-- DIRECTIONS FOR THIS TASK --
Every record below is to be repeated exactly, with the pictures left out.

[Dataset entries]
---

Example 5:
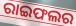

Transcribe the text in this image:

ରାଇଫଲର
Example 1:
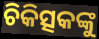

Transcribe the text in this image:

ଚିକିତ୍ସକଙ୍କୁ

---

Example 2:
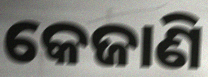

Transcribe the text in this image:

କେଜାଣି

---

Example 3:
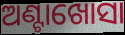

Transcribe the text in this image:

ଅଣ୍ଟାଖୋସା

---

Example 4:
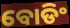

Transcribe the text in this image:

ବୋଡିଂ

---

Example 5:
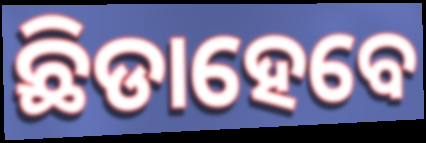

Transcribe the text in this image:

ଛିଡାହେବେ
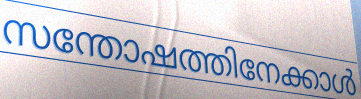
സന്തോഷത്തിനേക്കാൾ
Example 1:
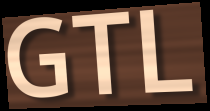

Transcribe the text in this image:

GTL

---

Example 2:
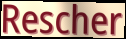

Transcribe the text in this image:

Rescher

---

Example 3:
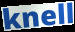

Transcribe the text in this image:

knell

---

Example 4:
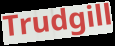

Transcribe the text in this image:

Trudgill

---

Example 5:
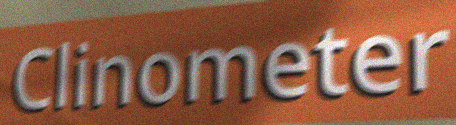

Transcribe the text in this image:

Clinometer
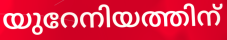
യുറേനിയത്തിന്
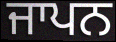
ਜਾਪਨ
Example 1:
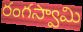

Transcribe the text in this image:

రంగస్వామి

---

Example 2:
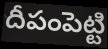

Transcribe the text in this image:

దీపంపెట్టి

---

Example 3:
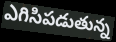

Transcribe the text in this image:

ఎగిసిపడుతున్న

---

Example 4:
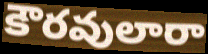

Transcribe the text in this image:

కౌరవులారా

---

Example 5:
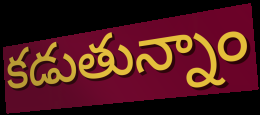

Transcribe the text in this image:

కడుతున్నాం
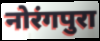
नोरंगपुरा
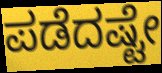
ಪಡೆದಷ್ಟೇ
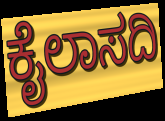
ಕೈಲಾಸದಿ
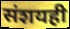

-- OUTPUT --
---

Example 5:

Transcribe the text in this image:

ରାଇଫଲର
Example 1:

Transcribe the text in this image:

ଚିକିତ୍ସକଙ୍କୁ

---

Example 2:

Transcribe the text in this image:

କେଜାଣି

---

Example 3:

Transcribe the text in this image:

ଅଣ୍ଟାଖୋସା

---

Example 4:

Transcribe the text in this image:

ବୋଡିଂ

---

Example 5:

Transcribe the text in this image:

ଛିଡାହେବେ
സന്തോഷത്തിനേക്കാൾ
Example 1:

Transcribe the text in this image:

GTL

---

Example 2:

Transcribe the text in this image:

Rescher

---

Example 3:

Transcribe the text in this image:

knell

---

Example 4:

Transcribe the text in this image:

Trudgill

---

Example 5:

Transcribe the text in this image:

Clinometer
യുറേനിയത്തിന്
ਜਾਪਨ
Example 1:

Transcribe the text in this image:

రంగస్వామి

---

Example 2:

Transcribe the text in this image:

దీపంపెట్టి

---

Example 3:

Transcribe the text in this image:

ఎగిసిపడుతున్న

---

Example 4:

Transcribe the text in this image:

కౌరవులారా

---

Example 5:

Transcribe the text in this image:

కడుతున్నాం
नोरंगपुरा
ಪಡೆದಷ್ಟೇ
ಕೈಲಾಸದಿ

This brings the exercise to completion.